At Sunday’s Tea Party in Bowne Park, citizens dumped cargo overboard — with their voices, not their arms. That afternoon, conservative residents leveled their complaints against state and federal governments in the grassroots tradition of the town hall meeting.
“We just want people to come and air their feelings,” said organizer and real estate broker John Procida as the Gadsden flag with a coiled snake and the inscription, “Don’t Tread on Me,” waved behind him in the open air. Procida, with co-coordinators Marie Warhola and Ed Konecnik, nostagically envisioned “restor[ing] America to the way it was.”
To Procida, State Sen. Frank Padavan (R-Bellerose), and City Councilman Dan Halloran (R-Whitestone) that means, primarily, curbing government spending and taxes. As “the highest taxed state in the nation…[New York has] been losing people by the droves,” Padavan said. Millionaires milked for their money “stop laying golden eggs,” and move to states like Florida, where there are no inheritance or property taxes.
The answer to state budget deficits of $9.5 million “is not to tax the middle class,” Halloran said. His recommendation to the state Legislature was “stop spending and make every citizen contribute.”
Illegal immigrants, who send their untaxed earnings to family members in their native countries, aren’t citizens, and therefore complicate the issue. Anti-immigration activist Barbara Rodgers, who herself emigrated from Australia legally, wants to discourage “illegal criminals” from moving here and pitied those who have been, in their search for employment, forced into slave conditions.
Despite the conservative leanings of citizens like Rodgers, Procina and Halloran stressed that Tea Party patriots have no political allegiances. “We’re not any one political party, we’re every party. We’re everyone who ever said the government is taking too much,” Halloran said, equating the philosophy of American bureaucracy to the Communist manifesto.
Nationwide in the last year, patriots have preached fiscal responsibility, constitutionally limited government, and free markets. They operate what their mission statement describes as “a non-partisan, nonprofit social welfare organization dedicated to furthering the common good and general welfare of the people of the United States.”
Over 50 residents and local activists had gathered at the Queens Tea Party in the Flushing Park by the time candidate for the 26th Assembly District, libertarian Republican Vince Tabone addressed the audience. He adapted the partriots’ nonpartisan creed in his favor: “One-party rule does not work,” he said. He urged attendees to vote for their local Republican candidate.
With proding from disappointed Republicans in the crowd, Halloran had admitted that the Queens GOP has been fractured in the last few years. He emphasized that it is important to engage young Republicans in local politics.
But political director of the Libertarian Party Tom Stevens said Republican unity and dominance in the state Legislature is not the answer.

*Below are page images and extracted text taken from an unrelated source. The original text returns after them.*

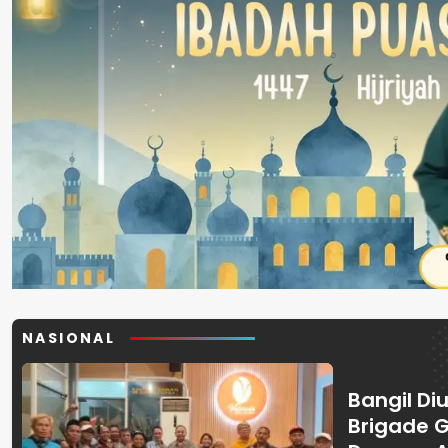
NASIONAL
Bangil Diu
Brigade 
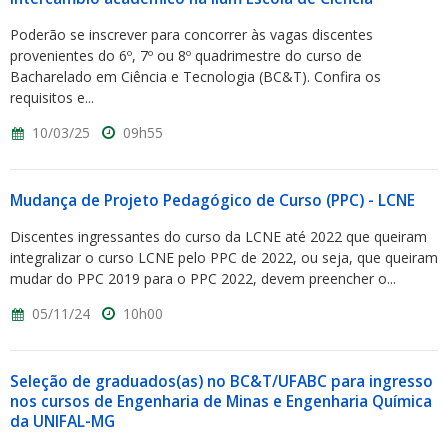
Poderão se inscrever para concorrer às vagas discentes
provenientes do 6º, 7º ou 8º quadrimestre do curso de
Bacharelado em Ciência e Tecnologia (BC&T). Confira os
requisitos e...
10/03/25
09h55
Mudança de Projeto Pedagógico de Curso (PPC) - LCNE
Discentes ingressantes do curso da LCNE até 2022 que queiram
integralizar o curso LCNE pelo PPC de 2022, ou seja, que queiram
mudar do PPC 2019 para o PPC 2022, devem preencher o...
05/11/24
10h00
Seleção de graduados(as) no BC&T/UFABC para ingresso
nos cursos de Engenharia de Minas e Engenharia Química
da UNIFAL-MG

He reminded party members that spending had also increased under Republican control.
Advocating open trade routes, a strong military, a proactive CIA, and cutbacks in runaway budget numbers as befits his brand of pragmatism, Stevens later expressed sincere pride in his nation and the civil rights it gave him: “We are a beacon of liberty for the rest of the world and our flag is a symbol of that.”
Procida gushed with demonstrative anecdotes. He explained that Konecnik, who had once read the “Daily Worker,” joined Stevens’ party when he visited Czechoslovakia and experienced Communism for himself. A Russian immigrant told Procida, “You’re turning the country into a socialist state. Where am I going to go next?”
When the patriots disbanded, Elena, whose family is from Greece and England and who would not give her last name, walked away with renewed resolve to defend her individual freedoms. “I feel very encouraged and inspired,” she said. Her husband George was convinced that “if [Americans] just did some traveling,” as his profession required, “they would have a totally different perspective” on just how unique their civil liberties are.